Jörg Hutter
Forschungen zur Homosexuellenverfolgung in der NS–Zeit: "Nur keinen Bezug zur Gegenwart herstellen!"

Ein Kommentar zu Alexander Zinns Ausführungen

Übersicht des Beitrags

Jörg Hutters Beitrag setzt sich mit Alexander Zinns Thesen auseinander, nach denen im Nationalsozialismus fast nur bestimmte Typen von homosexuellen Männern in Konzentrationslager deportiert worden seien. Dies sei dann der Fall gewesen, wenn homosexuelle Männer keine "einvernehmliche" Sexualität gelebt hätten. Lesbische Frauen seien gar nicht verfolgt worden. Daher müsse man sich bei den Schlussfolgerungen streng an die Aktenfunde halten und dürfe diese historischen Erkenntnisse nicht mit heutigen politischen Interessen vermischen.

Jörg Hutter weist hingegen darauf hin, dass sich die nationalsozialistischen Definitionen von Feindgruppen auf lange existente und diskreditierende Stereotype stützten. Der Wahrheitsgehalt dieser Zuschreibungen sei anzuzweifeln. Die offiziellen Haftgründe hätten vielmehr Aspekte von Homosexualität fokussiert, welche einerseits die Beschuldigten als verwerflich und gefährlich brandmarkten und andererseits viele wesentliche Charakteristika der intimen Begegnungen überhaupt nicht erfassten. Daher müsse genauer untersucht werden, warum die damaligen Verfolgungsinstanzen Personen bestimmten Feindgruppen zuordneten oder be¬wusst auf eine bestimmte Etikettierung verzichteten.
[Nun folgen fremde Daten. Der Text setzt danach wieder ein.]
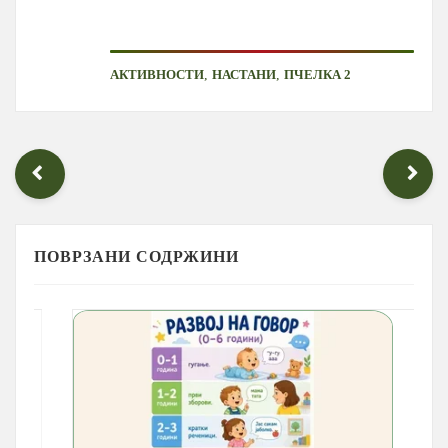
,
,
АКТИВНОСТИ
НАСТАНИ
ПЧЕЛКА 2
ПОВРЗАНИ СОДРЖИНИ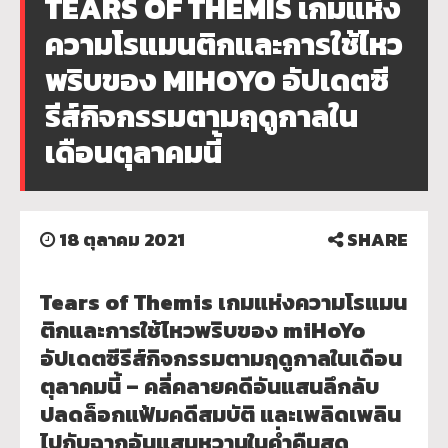
TEARS OF THEMIS เกมแห่ง
ความโรแมนติกและการใช้ไหว
พริบของ MIHOYO อัปเดตซี
รีส์กิจกรรมตามฤดูกาลใน
เดือนตุลาคมนี้
18 ตุลาคม 2021
SHARE
Tears of Themis เกมแห่งความโรแมน
ติกและการใช้ไหวพริบของ miHoYo
อัปเดตซีรีส์กิจกรรมตามฤดูกาลในเดือน
ตุลาคมนี้ – คลี่คลายคดีอันแสนลึกลับ
ปลดล็อกแฟ้มคดีสมบัติ และเพลิดเพลิน
ไปกับฉากอันแสนหวานในค่ำคืนสุด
Der Beitrag thematisiert, dass das Schicksal der Internierten von der jeweiligen Feindgruppe abhängig war, die die Nationalsozialisten den Menschen zuordneten. Zu unterscheiden sei, so Hutter, zwischen der Verfolgung aufgrund einer Abweichung auf ethnischer Ebene und einer solchen auf soziostruktureller Ebene. Das gleiche Muster finde sich heute wieder bei rechter Gewalt und staatlicher Verfolgung von als "fremdartig" oder "anormal" wahrgenommenen Menschen. Daher müsse beim Gedenken an die Verbrechen von damals dieser Bezug zur Gegenwart hergestellt werden, wenn das Erinnern nicht erstarren und zu einem hohlen Ritual verkommen solle.